Repeat every one of the following lines word for word, keeping them in the same order.

::: Data entries :::

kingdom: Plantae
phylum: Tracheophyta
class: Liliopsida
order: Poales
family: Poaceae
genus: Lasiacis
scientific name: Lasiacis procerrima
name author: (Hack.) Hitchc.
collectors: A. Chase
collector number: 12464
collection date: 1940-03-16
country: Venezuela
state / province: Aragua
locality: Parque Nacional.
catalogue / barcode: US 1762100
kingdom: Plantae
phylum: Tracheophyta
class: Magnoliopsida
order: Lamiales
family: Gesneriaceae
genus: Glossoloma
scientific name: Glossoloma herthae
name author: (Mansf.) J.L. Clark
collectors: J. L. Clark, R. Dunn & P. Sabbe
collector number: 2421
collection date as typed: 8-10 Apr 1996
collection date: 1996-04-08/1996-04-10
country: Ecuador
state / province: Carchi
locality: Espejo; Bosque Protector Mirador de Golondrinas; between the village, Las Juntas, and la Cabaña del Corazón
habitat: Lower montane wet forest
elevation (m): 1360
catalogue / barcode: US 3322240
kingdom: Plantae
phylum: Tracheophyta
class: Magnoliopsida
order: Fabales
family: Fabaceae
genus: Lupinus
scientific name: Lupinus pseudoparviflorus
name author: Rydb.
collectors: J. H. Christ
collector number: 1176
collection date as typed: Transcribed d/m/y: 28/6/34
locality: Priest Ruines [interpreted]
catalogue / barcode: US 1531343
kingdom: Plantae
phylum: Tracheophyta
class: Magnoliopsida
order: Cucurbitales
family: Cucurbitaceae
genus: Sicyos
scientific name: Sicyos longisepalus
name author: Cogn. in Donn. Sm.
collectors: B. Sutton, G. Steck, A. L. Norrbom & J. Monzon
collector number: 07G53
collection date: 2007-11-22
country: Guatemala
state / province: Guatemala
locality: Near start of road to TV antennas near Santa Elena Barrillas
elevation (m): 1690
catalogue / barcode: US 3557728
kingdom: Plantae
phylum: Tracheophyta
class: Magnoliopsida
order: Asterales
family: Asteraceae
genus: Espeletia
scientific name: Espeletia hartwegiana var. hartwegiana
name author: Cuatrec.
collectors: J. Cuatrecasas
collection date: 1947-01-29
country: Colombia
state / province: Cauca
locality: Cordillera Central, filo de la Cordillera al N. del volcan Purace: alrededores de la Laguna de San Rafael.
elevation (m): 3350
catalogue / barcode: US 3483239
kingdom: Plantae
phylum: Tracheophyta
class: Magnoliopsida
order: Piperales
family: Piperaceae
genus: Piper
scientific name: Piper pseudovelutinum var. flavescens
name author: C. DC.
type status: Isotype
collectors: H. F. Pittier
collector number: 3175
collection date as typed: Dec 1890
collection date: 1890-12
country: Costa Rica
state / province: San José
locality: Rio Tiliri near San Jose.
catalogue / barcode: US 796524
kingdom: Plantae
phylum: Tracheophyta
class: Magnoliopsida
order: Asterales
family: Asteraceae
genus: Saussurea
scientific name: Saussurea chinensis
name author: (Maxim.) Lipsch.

:::

Task response:
kingdom: Plantae
phylum: Tracheophyta
class: Liliopsida
order: Poales
family: Poaceae
genus: Lasiacis
scientific name: Lasiacis procerrima
name author: (Hack.) Hitchc.
collectors: A. Chase
collector number: 12464
collection date: 1940-03-16
country: Venezuela
state / province: Aragua
locality: Parque Nacional.
catalogue / barcode: US 1762100
kingdom: Plantae
phylum: Tracheophyta
class: Magnoliopsida
order: Lamiales
family: Gesneriaceae
genus: Glossoloma
scientific name: Glossoloma herthae
name author: (Mansf.) J.L. Clark
collectors: J. L. Clark, R. Dunn & P. Sabbe
collector number: 2421
collection date as typed: 8-10 Apr 1996
collection date: 1996-04-08/1996-04-10
country: Ecuador
state / province: Carchi
locality: Espejo; Bosque Protector Mirador de Golondrinas; between the village, Las Juntas, and la Cabaña del Corazón
habitat: Lower montane wet forest
elevation (m): 1360
catalogue / barcode: US 3322240
kingdom: Plantae
phylum: Tracheophyta
class: Magnoliopsida
order: Fabales
family: Fabaceae
genus: Lupinus
scientific name: Lupinus pseudoparviflorus
name author: Rydb.
collectors: J. H. Christ
collector number: 1176
collection date as typed: Transcribed d/m/y: 28/6/34
locality: Priest Ruines [interpreted]
catalogue / barcode: US 1531343
kingdom: Plantae
phylum: Tracheophyta
class: Magnoliopsida
order: Cucurbitales
family: Cucurbitaceae
genus: Sicyos
scientific name: Sicyos longisepalus
name author: Cogn. in Donn. Sm.
collectors: B. Sutton, G. Steck, A. L. Norrbom & J. Monzon
collector number: 07G53
collection date: 2007-11-22
country: Guatemala
state / province: Guatemala
locality: Near start of road to TV antennas near Santa Elena Barrillas
elevation (m): 1690
catalogue / barcode: US 3557728
kingdom: Plantae
phylum: Tracheophyta
class: Magnoliopsida
order: Asterales
family: Asteraceae
genus: Espeletia
scientific name: Espeletia hartwegiana var. hartwegiana
name author: Cuatrec.
collectors: J. Cuatrecasas
collection date: 1947-01-29
country: Colombia
state / province: Cauca
locality: Cordillera Central, filo de la Cordillera al N. del volcan Purace: alrededores de la Laguna de San Rafael.
elevation (m): 3350
catalogue / barcode: US 3483239
kingdom: Plantae
phylum: Tracheophyta
class: Magnoliopsida
order: Piperales
family: Piperaceae
genus: Piper
scientific name: Piper pseudovelutinum var. flavescens
name author: C. DC.
type status: Isotype
collectors: H. F. Pittier
collector number: 3175
collection date as typed: Dec 1890
collection date: 1890-12
country: Costa Rica
state / province: San José
locality: Rio Tiliri near San Jose.
catalogue / barcode: US 796524
kingdom: Plantae
phylum: Tracheophyta
class: Magnoliopsida
order: Asterales
family: Asteraceae
genus: Saussurea
scientific name: Saussurea chinensis
name author: (Maxim.) Lipsch.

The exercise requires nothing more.